“When we talk about immigration, you have to take a step towards the other”

“When we talk about immigration, you have to take a step towards the other”

A scene from Western, a new film by the German director Valeska Grisebach, which tells a story of German workers in Bulgaria.

(Komplizenfilm)
Q&A

They came with their big machines to build a water pump for a Bulgarian village but became ensnared in local intrigue and mistrust. Gritty German labourers trying to live and work in Bulgaria is the basic synopsis of Western, a new film by the German director Valeska Grisebach about tables turned at a time of xenophobia and anti-immigrant sentiment amongst many Europeans. Germans boldly flying their flag over their work camp, only to see it disappear. Bulgarians wary of their new neighbours, and worried they’ll steal their women.

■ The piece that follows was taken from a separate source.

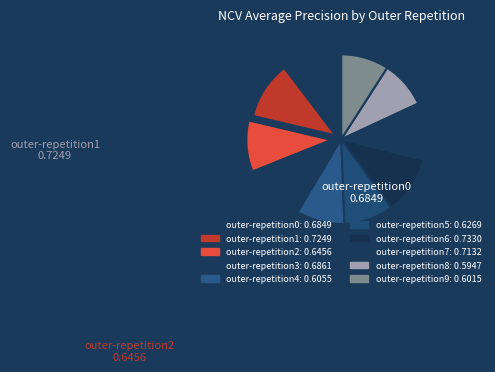

Which category has the biggest portion of the pie?

outer-repetition6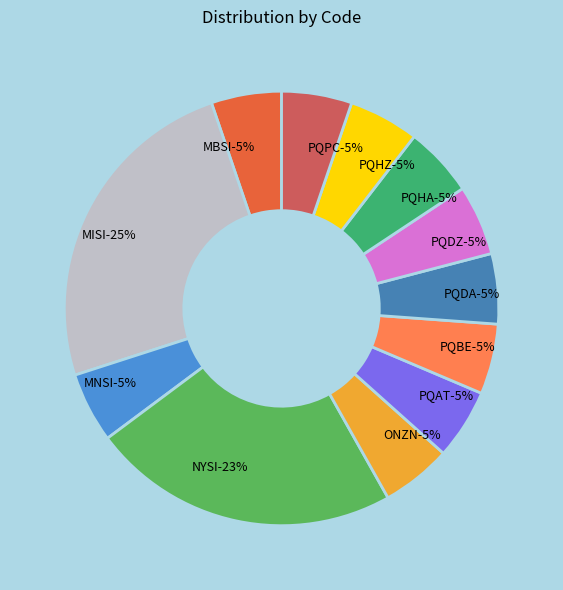

Does PQBE represent more than half of the total?

No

Set for an August release in Germany, it was in the Certain Regard selection at this year’s Cannes Film Festival. Here Grisebach talks to Equal Times about immigration, integration and identity.

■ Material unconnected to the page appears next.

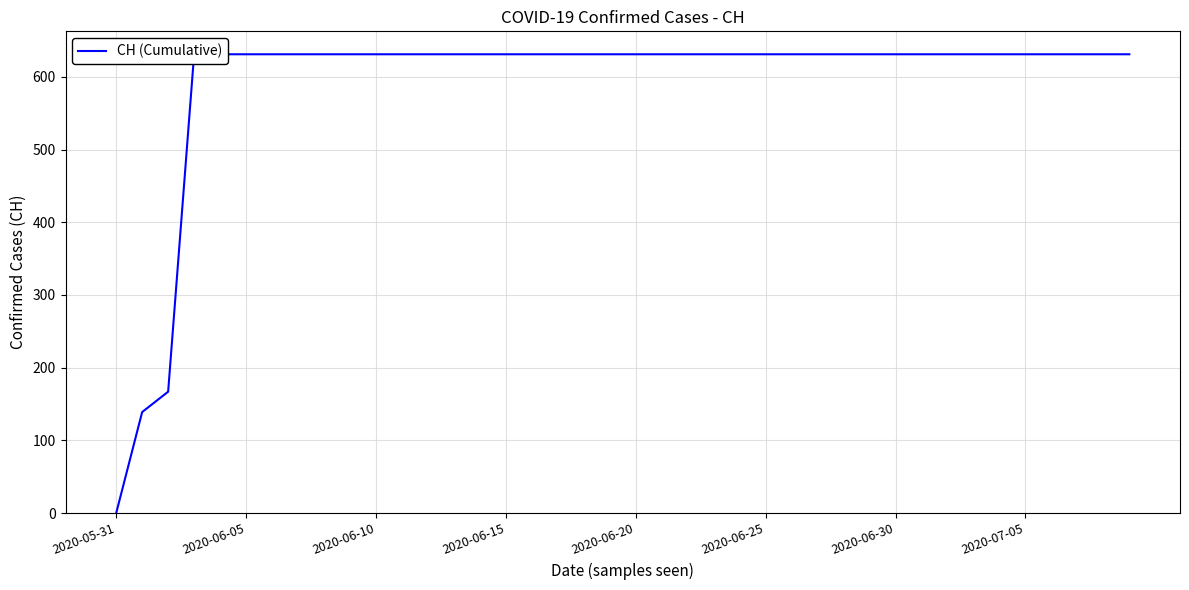

The value at 16 is 631. True or false?

True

What inspired you to make this film?

As a little girl, watching Westerns with my father, I was really fascinated by the genre about these male characters. But it was always a little bit bittersweet, because as a girl I was identifying with these male heroes, because they were always more attractive in the film than the women. I was always a little bit excluded from this genre. Now as a woman, I wanted to become a little bit closer to this per se male genre, and closer to these lonely heroes.

Also, for a long time I was thinking about making a film about xenophobia, or the fear of strangers. This exists everywhere, but I live in Germany so I had this idea about German construction workers working in another country, where they’re themselves strangers but with all these desires to get in contact, but at the same time this mistrust and fear.

What does this film say about integration and the question of identity?

It was very interesting to see these German men the other way around, because normally Germany is this country of a longing and desire by other people, and I was interested in these kind of different perspectives in Europe. Germany is so much in the centre and in such a high status. And I think when people from different countries meet, you have a subtext: how does it feel as a German, how does it feel as a Bulgarian? Bulgaria is the poorest country in Europe, and I was interested in [what happens] when they meet; what is the energy? How do the Germans react to a strange setting? I was interested in this ambivalent moment when people want to get in touch with each other, but at the same time they’re scared, and they put themselves on a higher status. With these questions of integration, it’s important to have these moments to come close to each other.

How does this turn the table on Germans, as guest workers?

This was really very interesting to me, because normally it’s the other way around. But here the Germans have their big machines and their European project for a water plant, and they come with all their knowledge, but at the same time they have to react to this new experience. They find themselves as strangers. And the men in the story, they are men who have really travelled a lot in their life. So it’s a new experience for them, and I think to be a stranger is a very important experience in everyone’s life.

How much of a link is there to the migrant crisis in Western?

I started to think about the project years before, and when we started to shoot, the migration crisis began. So we were on the border between Bulgaria and Greece, and we were shooting and then in the newspapers we read a lot about it. And I was thinking about how to react to this, because a lot of people were fleeing through Bulgaria. But for my project I thought, maybe there’s something in the film without making it as a main topic. So I decided not to change my story, but just to deal with it in another way. So our main character, he is somebody who is really ambivalent. In a way, he wants to have contact, but in another way, he doesn’t want to have contact. And at some point he really is a hero for me because he tries. I really believe, when we talk about immigration, you have to take this step towards the other. And I think even if you’re strangers, it’s a gift to get in contact with each other.